With a glance into her bag to make sure everyone was still alright, Marcy got off the subway. It wasn’t until she got to the neighborhood where the perp lived that she realized she probably shouldn’t let herself be recognized. Ducking into an alley, she sat and called on her new powers. Slowly, she reshaped fabric of her clothing into an entirely new outfit. But…she needed a bit more to make a mask. With a sigh, she took the whole thing in, tightening the weave until it hugged her figure. Then she pulled on her new mask and held her hand out to her Little Ones.

“Come on.”

She’d promised them a meal, and a good one. They climbed all over her, taking up a perch wherever they could as she climbed up the side of the building. Again, the blessing of Arachne benefitted her. Her fingers clung to the tiny cracks between bricks as she climbed, pulling herself up with an ease she never could have imagined. She swung herself up onto the roof and stretched, bouncing idly.

“That was fun. Everyone still alright?”

“We are fine, Protector.”

“Great! Then, off we go.”

She was glad she’d swapped over for her old Skechers, even if it meant her shoes were hot pink. They were a lot more comfortable as she ran over rooftops. Part of her was surprised how easy it was to fall back into the old pace, but then, she had been a runner for most of her life. Periodically, she glanced down into the streets to make sure she was going the right way, making her way to the house. Finally there, she grinned wickedly and climbed down. Happily for her purposes, a window was open. She climbed inside and started to look around for the man. She found him quickly enough, sitting at a table laughing and playing cards with his buddies.

“Hello, Mister Richardson.”

“What the fuck?! How the hell did you get into my house, you costumed freak?”

“You killed your daughter, Mister Richardson.
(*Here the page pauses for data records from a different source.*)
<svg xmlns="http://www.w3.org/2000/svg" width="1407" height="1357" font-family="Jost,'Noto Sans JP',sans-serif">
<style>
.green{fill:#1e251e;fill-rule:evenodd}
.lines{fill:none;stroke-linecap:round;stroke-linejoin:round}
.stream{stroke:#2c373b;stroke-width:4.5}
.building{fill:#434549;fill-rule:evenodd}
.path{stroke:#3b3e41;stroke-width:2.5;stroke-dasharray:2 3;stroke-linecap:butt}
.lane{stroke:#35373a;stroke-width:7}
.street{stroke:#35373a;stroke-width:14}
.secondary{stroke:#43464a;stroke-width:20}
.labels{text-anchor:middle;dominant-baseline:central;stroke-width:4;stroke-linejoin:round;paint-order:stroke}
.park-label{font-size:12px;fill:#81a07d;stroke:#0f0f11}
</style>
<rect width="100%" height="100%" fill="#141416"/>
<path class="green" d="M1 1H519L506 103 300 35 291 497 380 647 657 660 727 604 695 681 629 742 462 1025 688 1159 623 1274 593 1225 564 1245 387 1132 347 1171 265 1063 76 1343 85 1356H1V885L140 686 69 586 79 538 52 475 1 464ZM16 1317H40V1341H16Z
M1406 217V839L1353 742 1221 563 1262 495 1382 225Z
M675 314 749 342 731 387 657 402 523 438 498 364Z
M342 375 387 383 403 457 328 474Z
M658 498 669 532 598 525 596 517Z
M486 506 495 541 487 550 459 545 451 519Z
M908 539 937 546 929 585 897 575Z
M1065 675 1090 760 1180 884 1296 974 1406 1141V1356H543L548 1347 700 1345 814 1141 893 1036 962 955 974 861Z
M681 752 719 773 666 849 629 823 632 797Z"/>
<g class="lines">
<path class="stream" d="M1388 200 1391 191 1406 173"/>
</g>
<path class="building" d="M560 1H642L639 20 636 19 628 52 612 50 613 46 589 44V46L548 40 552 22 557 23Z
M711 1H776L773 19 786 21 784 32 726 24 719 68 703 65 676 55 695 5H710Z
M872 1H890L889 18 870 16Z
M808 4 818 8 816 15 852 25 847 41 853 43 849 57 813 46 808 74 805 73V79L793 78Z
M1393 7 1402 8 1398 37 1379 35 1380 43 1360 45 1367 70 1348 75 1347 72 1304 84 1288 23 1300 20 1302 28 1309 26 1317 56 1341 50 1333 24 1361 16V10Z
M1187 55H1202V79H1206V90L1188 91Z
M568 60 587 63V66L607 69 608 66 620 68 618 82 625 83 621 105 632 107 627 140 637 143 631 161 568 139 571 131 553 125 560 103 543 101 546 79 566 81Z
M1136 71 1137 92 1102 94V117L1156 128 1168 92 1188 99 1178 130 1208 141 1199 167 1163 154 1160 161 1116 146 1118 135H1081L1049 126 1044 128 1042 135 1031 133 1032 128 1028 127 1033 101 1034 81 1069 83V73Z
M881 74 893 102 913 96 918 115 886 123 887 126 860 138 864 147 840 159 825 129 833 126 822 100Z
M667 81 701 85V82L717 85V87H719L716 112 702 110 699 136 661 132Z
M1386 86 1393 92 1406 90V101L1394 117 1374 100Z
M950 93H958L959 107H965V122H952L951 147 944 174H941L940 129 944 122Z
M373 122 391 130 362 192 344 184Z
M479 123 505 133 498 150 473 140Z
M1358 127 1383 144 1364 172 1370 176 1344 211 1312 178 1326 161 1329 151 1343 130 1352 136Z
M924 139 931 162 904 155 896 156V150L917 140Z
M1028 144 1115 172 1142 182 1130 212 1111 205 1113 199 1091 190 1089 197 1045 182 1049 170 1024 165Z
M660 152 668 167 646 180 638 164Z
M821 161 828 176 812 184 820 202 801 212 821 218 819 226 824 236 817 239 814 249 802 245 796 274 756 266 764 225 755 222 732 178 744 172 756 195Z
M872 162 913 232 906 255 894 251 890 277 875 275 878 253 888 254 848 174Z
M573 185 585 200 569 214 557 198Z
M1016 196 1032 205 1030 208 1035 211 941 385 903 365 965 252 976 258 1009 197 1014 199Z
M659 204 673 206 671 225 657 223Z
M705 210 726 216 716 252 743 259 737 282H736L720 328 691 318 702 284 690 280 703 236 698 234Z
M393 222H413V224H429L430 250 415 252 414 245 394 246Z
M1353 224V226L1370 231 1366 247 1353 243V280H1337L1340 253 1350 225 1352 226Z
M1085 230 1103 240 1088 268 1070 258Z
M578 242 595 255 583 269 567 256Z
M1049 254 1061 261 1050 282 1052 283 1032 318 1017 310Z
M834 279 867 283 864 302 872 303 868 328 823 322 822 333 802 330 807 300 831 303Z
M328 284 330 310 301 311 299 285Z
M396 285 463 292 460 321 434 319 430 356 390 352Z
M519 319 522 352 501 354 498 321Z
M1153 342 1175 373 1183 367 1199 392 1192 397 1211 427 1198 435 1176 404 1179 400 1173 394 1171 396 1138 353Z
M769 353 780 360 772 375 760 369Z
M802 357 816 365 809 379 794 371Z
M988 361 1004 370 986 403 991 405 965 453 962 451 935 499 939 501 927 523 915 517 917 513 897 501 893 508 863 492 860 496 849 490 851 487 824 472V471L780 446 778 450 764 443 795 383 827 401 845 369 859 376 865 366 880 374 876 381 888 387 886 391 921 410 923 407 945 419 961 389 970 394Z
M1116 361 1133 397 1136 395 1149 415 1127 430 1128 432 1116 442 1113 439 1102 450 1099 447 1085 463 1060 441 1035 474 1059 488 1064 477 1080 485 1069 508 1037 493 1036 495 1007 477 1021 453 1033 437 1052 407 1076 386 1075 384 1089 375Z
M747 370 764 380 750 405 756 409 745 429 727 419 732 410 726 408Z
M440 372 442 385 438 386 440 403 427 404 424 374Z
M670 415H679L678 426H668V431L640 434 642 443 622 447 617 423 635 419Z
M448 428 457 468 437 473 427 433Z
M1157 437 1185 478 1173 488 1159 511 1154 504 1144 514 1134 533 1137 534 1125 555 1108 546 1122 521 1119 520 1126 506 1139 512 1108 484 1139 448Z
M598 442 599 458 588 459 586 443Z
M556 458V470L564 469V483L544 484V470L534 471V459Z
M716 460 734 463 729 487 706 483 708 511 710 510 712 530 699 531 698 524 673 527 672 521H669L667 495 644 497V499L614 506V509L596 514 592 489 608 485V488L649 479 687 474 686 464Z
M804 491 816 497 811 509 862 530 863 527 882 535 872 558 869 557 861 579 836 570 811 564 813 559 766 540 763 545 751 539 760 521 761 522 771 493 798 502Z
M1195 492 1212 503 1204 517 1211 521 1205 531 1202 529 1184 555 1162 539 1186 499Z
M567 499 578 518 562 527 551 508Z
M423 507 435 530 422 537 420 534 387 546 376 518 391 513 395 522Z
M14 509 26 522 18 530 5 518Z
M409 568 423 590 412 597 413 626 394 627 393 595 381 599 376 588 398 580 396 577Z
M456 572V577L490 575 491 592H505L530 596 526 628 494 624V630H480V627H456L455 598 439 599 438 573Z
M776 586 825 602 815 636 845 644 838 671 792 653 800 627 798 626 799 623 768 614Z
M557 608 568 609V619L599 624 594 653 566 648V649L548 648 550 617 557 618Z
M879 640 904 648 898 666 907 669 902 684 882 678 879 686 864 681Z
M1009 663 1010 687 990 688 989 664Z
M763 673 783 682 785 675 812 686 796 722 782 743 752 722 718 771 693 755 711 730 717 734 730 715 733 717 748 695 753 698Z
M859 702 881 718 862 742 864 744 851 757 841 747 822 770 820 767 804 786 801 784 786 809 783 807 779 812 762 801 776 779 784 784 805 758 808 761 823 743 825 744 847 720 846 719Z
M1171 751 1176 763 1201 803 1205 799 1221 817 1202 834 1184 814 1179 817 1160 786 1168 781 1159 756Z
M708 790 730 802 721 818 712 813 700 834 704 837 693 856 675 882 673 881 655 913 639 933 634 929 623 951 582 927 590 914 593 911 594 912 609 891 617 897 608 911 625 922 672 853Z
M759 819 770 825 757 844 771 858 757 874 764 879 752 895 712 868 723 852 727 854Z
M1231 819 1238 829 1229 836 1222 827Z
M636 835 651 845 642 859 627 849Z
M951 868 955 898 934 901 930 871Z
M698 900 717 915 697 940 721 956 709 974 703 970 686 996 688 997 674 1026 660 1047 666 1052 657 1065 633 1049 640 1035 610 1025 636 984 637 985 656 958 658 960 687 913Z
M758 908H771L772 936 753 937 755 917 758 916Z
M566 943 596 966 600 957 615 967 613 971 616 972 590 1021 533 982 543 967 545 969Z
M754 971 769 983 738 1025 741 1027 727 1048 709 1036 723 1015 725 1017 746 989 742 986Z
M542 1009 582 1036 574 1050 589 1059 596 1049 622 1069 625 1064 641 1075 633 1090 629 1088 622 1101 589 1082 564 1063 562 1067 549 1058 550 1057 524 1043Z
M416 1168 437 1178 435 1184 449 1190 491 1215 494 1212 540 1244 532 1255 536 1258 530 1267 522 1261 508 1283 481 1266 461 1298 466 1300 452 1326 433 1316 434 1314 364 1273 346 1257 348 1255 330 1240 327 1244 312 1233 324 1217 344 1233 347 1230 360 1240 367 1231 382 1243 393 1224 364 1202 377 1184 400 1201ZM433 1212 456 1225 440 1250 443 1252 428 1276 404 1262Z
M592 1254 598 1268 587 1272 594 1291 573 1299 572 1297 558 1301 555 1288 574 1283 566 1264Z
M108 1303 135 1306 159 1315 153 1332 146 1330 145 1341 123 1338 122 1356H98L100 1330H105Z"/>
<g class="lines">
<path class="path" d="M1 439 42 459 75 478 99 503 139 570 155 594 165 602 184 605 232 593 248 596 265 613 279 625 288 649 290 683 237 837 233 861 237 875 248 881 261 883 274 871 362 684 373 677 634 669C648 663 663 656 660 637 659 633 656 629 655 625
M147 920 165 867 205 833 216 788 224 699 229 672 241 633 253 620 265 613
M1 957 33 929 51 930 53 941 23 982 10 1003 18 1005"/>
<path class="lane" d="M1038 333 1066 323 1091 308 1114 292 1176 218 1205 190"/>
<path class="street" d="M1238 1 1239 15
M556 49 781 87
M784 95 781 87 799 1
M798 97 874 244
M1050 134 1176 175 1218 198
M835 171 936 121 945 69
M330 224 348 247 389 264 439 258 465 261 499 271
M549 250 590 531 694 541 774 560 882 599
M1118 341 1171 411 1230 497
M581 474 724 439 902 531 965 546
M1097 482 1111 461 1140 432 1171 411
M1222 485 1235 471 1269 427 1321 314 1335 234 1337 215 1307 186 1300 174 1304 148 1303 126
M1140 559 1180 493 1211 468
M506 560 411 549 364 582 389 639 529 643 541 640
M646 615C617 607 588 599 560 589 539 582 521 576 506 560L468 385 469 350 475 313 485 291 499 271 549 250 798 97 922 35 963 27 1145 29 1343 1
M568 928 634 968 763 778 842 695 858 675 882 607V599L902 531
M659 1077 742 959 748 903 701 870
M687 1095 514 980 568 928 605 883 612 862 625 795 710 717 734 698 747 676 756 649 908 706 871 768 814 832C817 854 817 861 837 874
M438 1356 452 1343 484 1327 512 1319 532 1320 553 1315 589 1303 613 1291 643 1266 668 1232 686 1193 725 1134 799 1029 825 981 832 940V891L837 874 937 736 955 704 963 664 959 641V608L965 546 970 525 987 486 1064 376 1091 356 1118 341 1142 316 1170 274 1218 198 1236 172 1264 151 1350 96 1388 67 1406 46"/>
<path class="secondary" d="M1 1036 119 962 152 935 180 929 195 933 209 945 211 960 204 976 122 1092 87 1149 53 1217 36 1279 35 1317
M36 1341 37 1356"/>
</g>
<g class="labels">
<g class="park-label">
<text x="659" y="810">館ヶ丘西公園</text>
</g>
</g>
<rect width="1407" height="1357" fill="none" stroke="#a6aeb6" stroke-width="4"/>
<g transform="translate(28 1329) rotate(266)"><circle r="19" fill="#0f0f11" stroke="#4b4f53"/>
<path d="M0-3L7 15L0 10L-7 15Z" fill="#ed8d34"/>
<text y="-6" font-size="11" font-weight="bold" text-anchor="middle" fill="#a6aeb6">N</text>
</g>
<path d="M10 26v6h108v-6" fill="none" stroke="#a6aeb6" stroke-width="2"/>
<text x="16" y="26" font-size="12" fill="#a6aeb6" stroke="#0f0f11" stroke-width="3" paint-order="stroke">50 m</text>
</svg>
And then you killed her boyfriend so he could testify against you.”

The other men were starting to stand now, moving towards Marcy, but she held her ground. Then she grinned wickedly.

“I’m here to make sure you never hurt anyone again.”

The spiders all moved at once. And not just the ones Marcy had brought with her. All of the ones in his home too. She flicked her hand and his clothing started to stitch itself together. The others were screaming, but she did nothing to stop them from leaving. Stepping out of their way, she moved closer to him.

“Confess, Richardson.”

“You’re a psychotic bitch!”

“Now, now. You really should get caught up with the times, we don’t call people that anymore.”

And the spiders began their real work. Marcy didn’t watch. She just thanked them and made her way back out. Pausing for a moment on the roof, she wondered what people would say when they only found his bones the next morning. Then she just sat down to wait for her spiders to return so they could all go home together.